Taxi: A New York Story

But yesterday morning I had an 8 am meeting at The Cupcake Café and had to jump into civvies and join the combative hordes smack-dab in the middle of cab-crunch time – that’s when there isn’t an empty taxi in sight and the streets are clogged with people who are sweet as neighbors, but killers as competitive cab-grabbers. 

For the first futile 10 minutes I had the corner to myself, then I was joined by two high-school girls late for class and looking for a ride.  Their parents had brought these kids up right because instead of doing the New York thing – which is to walk half a block uptown, so that you get a cab before it reaches the corner – they asked if I was taxi hunting and said they’d wait until I nabbed one.

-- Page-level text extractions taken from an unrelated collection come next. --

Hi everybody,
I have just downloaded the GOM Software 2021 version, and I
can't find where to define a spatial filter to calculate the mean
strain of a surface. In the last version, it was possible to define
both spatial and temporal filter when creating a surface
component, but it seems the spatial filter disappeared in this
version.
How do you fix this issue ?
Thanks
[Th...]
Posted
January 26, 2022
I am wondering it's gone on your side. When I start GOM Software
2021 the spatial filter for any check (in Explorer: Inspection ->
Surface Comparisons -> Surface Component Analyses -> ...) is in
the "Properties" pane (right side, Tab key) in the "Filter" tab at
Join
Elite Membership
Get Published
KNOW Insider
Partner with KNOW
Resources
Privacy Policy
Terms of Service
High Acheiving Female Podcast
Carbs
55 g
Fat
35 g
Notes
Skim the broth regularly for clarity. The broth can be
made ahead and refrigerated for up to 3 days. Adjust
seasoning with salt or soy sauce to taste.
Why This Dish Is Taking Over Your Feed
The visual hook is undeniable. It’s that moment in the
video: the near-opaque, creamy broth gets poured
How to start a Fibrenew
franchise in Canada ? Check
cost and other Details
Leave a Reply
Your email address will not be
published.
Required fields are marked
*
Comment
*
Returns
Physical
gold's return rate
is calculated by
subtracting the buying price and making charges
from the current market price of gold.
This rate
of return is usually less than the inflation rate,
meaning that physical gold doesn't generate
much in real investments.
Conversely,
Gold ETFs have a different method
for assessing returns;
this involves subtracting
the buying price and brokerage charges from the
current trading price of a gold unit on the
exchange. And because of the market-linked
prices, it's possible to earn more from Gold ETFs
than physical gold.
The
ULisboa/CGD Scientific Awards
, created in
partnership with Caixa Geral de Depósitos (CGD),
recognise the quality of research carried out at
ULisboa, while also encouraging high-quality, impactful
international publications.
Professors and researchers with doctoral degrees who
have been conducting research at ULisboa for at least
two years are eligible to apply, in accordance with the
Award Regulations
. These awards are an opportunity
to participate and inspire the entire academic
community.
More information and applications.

As it turned out, we were all going in the same direction so, agreeing to share a ride, we each waved our hands furiously and finally attracted a “town car”, a car that usually only serves private clients, but might, for a negotiated fee, take a passerby.  I opened the door to start my haggling and was so surprised when the driver called out, “Hi Arielle! Hi Johanna!”  He knew my new-found wards.

It wasn’t until the kids jumped out that the driver told me that for many years he’d been the security guard at their school and knew them since they were little.  It also turned out that the only reason I got the ride this morning was because of them – he wanted to do them a favor.

But the story doesn’t end here.  The lovely driver in the spanking clean car (so different from a city cab) took me further downtown, stopped the car, ran around to my side to open my door (a service I’ve never seen performed by a NY cabbie in all my years of living here), helped me out and then wouldn’t take a penny for the ride.  “It’s a gorgeous day – enjoy it,” he said.

What a guy!  He saved the day for me – I was never going to get to that meeting on time without him – and he renewed my faith in the kindness of strangers.  All that and it still wasn’t even 8am!